Work order — Starting with the line that has "left eye: (153, 383)" in the records below and stopping after the line that has "right elbow: (191, 428)", output every line exactly and nothing else; skip pictures.

People photos with keypoints
/---
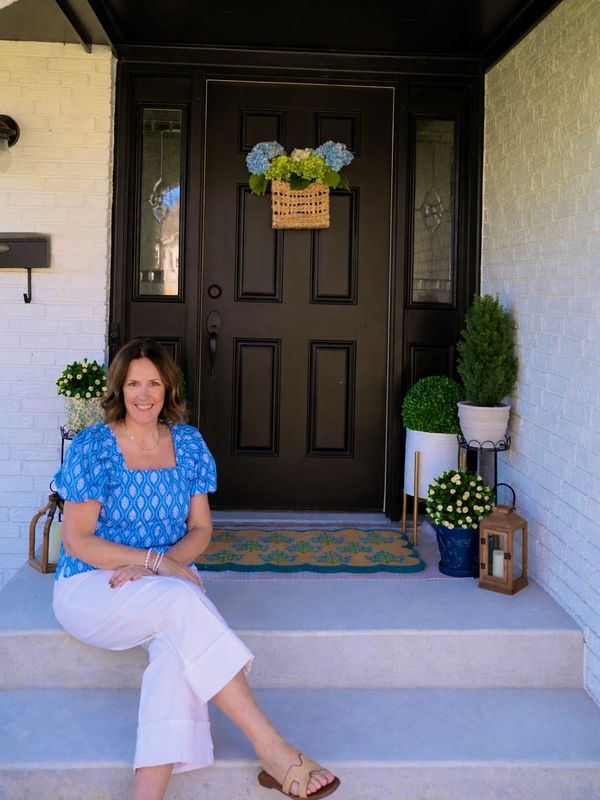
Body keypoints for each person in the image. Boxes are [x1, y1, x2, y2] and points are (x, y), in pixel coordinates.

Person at [52, 338, 340, 800]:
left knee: (174, 652)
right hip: (93, 583)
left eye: (153, 383)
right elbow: (77, 540)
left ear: (168, 388)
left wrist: (163, 566)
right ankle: (273, 748)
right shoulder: (94, 447)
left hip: (166, 580)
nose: (143, 395)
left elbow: (201, 529)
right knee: (184, 602)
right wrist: (150, 561)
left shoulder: (186, 442)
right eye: (132, 385)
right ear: (118, 390)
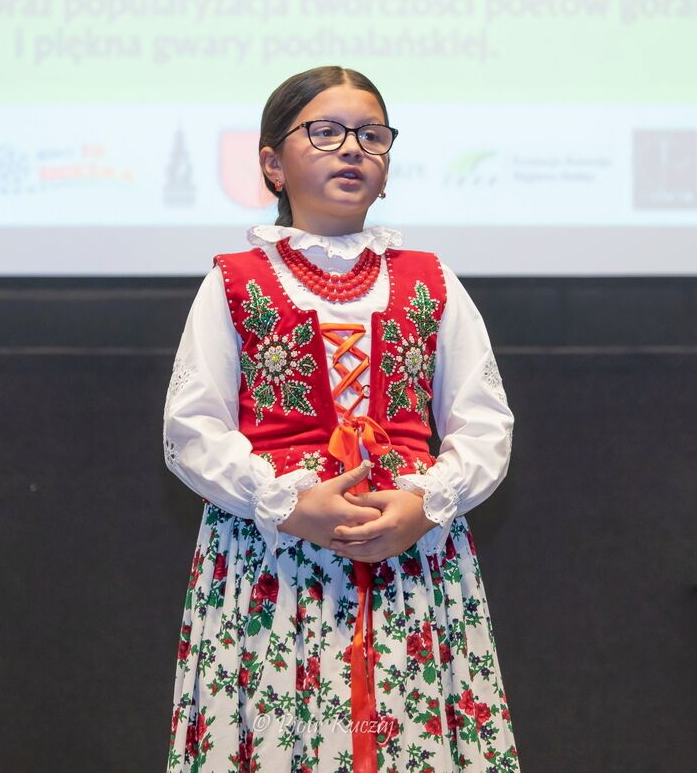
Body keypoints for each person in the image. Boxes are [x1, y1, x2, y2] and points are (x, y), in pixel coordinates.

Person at [162, 66, 517, 773]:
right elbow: (191, 428)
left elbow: (484, 422)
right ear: (272, 164)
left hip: (409, 552)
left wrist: (425, 504)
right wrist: (286, 503)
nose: (352, 148)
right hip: (274, 554)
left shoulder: (431, 279)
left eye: (371, 135)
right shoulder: (234, 282)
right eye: (325, 132)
\---
Result for this exercise —
left eye: (153, 383)
right elbow: (77, 540)
left ear: (168, 388)
left wrist: (163, 566)
right ankle: (273, 748)
right shoulder: (94, 447)
left hip: (166, 580)
nose: (143, 395)
left elbow: (201, 529)
right knee: (184, 602)
right wrist: (150, 561)
left shoulder: (186, 442)
right eye: (132, 385)
right ear: (118, 390)
Body keypoints for each person in the image. Boxes are [x1, y1, x2, y2] and points are (x, y), in pixel coordinates.

Person at [162, 66, 517, 773]:
right elbow: (191, 428)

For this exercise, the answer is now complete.